# What is being asked
Filter this material down to the lines that hold "nodes", copying each one.

# Information shown
______________________________

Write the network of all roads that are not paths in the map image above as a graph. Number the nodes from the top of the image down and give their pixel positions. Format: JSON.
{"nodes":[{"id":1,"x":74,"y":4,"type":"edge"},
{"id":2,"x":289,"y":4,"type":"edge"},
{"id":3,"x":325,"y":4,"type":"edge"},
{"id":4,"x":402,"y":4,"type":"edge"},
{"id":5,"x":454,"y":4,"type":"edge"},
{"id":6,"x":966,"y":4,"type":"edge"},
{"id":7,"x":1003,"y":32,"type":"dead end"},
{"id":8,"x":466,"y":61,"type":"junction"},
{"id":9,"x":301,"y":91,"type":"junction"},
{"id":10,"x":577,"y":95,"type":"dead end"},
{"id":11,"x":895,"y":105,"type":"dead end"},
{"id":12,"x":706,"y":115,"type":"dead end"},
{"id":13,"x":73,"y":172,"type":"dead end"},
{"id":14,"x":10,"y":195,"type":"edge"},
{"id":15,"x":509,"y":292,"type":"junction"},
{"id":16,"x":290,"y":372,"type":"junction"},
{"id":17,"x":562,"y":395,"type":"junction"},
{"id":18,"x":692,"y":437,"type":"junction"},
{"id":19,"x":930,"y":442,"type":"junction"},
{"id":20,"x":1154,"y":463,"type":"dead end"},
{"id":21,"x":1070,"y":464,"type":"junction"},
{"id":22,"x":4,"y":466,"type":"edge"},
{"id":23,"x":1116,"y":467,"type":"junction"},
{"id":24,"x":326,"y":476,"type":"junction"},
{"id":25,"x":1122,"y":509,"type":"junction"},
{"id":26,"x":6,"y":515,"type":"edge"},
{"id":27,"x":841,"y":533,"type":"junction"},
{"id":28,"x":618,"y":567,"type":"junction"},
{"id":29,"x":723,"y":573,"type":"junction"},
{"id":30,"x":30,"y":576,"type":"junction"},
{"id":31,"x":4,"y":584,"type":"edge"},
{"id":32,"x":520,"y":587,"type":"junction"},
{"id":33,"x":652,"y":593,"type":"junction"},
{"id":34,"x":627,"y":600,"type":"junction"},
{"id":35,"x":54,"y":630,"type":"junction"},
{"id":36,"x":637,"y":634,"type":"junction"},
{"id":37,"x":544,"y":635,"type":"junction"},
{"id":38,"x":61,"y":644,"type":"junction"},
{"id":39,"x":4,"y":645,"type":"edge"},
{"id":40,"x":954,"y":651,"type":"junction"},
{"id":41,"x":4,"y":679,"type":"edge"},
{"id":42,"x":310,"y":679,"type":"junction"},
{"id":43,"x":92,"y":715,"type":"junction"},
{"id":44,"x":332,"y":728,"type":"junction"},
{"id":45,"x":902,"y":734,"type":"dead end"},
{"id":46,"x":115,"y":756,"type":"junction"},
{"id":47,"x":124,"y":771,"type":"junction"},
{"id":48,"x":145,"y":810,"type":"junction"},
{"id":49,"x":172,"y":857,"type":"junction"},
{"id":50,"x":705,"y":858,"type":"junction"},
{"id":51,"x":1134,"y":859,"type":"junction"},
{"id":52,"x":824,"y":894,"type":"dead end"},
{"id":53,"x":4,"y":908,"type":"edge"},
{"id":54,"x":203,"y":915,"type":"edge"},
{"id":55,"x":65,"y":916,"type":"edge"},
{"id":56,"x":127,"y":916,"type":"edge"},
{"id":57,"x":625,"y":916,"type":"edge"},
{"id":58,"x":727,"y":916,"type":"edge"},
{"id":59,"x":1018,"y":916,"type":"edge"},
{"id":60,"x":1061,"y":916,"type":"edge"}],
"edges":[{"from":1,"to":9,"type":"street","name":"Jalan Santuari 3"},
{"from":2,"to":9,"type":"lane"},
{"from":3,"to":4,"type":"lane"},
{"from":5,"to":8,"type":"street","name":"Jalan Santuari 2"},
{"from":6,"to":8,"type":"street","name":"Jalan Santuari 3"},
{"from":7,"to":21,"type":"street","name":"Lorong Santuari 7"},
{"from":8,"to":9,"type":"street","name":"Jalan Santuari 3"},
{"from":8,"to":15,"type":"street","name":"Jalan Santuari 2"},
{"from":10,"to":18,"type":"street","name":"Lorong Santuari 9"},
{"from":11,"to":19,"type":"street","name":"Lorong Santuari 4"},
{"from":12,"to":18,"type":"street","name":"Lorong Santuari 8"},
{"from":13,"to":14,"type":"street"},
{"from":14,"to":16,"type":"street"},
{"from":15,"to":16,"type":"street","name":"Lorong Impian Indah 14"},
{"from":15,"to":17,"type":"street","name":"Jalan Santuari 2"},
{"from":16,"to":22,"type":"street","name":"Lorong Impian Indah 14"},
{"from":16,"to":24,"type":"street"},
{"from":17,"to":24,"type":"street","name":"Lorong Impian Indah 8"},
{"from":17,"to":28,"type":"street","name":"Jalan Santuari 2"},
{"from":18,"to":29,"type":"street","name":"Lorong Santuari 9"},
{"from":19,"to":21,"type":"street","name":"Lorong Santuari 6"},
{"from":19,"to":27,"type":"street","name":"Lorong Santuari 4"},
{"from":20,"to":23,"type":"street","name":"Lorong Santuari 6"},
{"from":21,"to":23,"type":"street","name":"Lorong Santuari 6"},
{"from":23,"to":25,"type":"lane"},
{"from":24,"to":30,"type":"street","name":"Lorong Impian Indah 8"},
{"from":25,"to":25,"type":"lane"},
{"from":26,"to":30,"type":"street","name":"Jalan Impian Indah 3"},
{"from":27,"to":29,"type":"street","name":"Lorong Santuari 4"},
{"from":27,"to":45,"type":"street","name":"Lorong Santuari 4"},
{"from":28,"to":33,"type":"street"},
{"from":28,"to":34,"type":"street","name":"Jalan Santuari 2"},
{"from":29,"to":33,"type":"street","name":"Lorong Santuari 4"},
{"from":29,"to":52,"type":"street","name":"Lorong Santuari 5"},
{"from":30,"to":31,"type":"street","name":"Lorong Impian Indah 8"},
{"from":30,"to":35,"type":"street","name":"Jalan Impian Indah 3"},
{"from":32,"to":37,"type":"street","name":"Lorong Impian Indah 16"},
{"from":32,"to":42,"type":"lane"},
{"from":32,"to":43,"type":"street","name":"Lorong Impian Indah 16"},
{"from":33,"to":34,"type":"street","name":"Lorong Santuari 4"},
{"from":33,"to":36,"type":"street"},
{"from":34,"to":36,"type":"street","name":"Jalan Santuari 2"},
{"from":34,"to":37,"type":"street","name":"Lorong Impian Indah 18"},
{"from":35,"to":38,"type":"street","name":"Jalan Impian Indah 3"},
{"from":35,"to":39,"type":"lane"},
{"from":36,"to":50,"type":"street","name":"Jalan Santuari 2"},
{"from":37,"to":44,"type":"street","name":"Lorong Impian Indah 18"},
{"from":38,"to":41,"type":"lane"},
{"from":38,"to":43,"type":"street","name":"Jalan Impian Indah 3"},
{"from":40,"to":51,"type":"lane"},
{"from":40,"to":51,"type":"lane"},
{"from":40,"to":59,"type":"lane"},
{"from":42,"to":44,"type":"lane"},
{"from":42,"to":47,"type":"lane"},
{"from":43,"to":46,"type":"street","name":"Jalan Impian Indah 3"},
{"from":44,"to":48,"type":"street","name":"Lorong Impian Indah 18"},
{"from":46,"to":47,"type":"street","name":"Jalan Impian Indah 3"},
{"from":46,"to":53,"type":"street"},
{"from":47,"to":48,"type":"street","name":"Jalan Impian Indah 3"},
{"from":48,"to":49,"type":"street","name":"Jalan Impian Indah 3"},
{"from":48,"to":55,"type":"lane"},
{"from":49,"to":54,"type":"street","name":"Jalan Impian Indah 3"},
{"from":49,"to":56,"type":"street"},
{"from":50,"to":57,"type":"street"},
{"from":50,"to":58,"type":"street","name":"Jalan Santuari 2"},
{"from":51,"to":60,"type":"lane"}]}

______________________________

# Answer to this task
Write the network of all roads that are not paths in the map image above as a graph. Number the nodes from the top of the image down and give their pixel positions. Format: JSON.
{"nodes":[{"id":1,"x":74,"y":4,"type":"edge"},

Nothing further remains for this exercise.